#### [Task details]
The lines below, from the one holding "focal_35mm: 29" through the final line, are to be copied exactly, with no other lines and no pictures.

#### [Excerpted data]

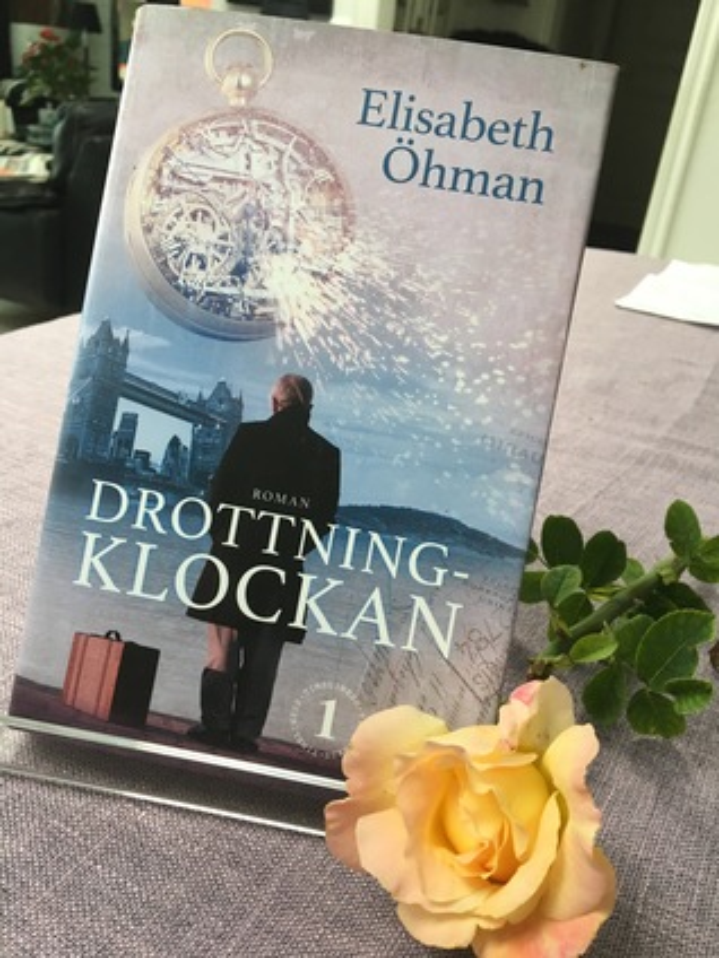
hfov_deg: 48.2
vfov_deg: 61.7
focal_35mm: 29
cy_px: 479
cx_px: 360
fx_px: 803
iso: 64
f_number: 2.2
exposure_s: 1/33
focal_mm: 4.15
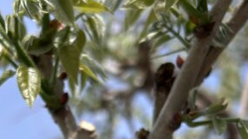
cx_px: 20
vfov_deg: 11.3
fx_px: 690
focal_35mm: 105
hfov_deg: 19.9
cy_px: 174
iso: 50
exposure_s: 1/5076
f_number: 1.5
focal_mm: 5.7
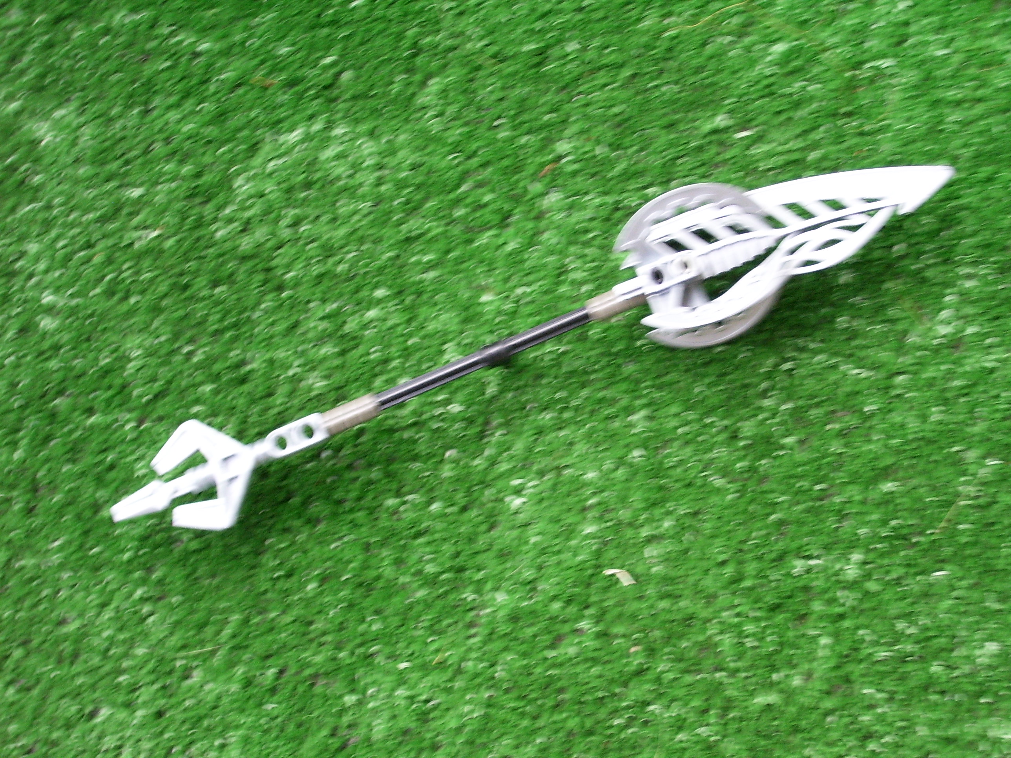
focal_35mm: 66
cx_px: 506
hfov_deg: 29.4
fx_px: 1928
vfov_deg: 22.3
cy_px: 379
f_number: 3.6
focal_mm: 10.8
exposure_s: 1/20
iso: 160
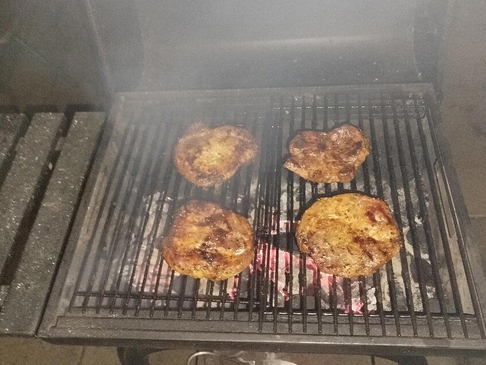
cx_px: 239
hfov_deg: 54.0
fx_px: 477
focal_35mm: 34
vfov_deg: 41.6
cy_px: 150
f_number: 1.7
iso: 1250
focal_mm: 5.31
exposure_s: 1/10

#### [Reply to the task]
focal_35mm: 29
cy_px: 479
cx_px: 360
fx_px: 803
iso: 64
f_number: 2.2
exposure_s: 1/33
focal_mm: 4.15
cx_px: 20
vfov_deg: 11.3
fx_px: 690
focal_35mm: 105
hfov_deg: 19.9
cy_px: 174
iso: 50
exposure_s: 1/5076
f_number: 1.5
focal_mm: 5.7
focal_35mm: 66
cx_px: 506
hfov_deg: 29.4
fx_px: 1928
vfov_deg: 22.3
cy_px: 379
f_number: 3.6
focal_mm: 10.8
exposure_s: 1/20
iso: 160
cx_px: 239
hfov_deg: 54.0
fx_px: 477
focal_35mm: 34
vfov_deg: 41.6
cy_px: 150
f_number: 1.7
iso: 1250
focal_mm: 5.31
exposure_s: 1/10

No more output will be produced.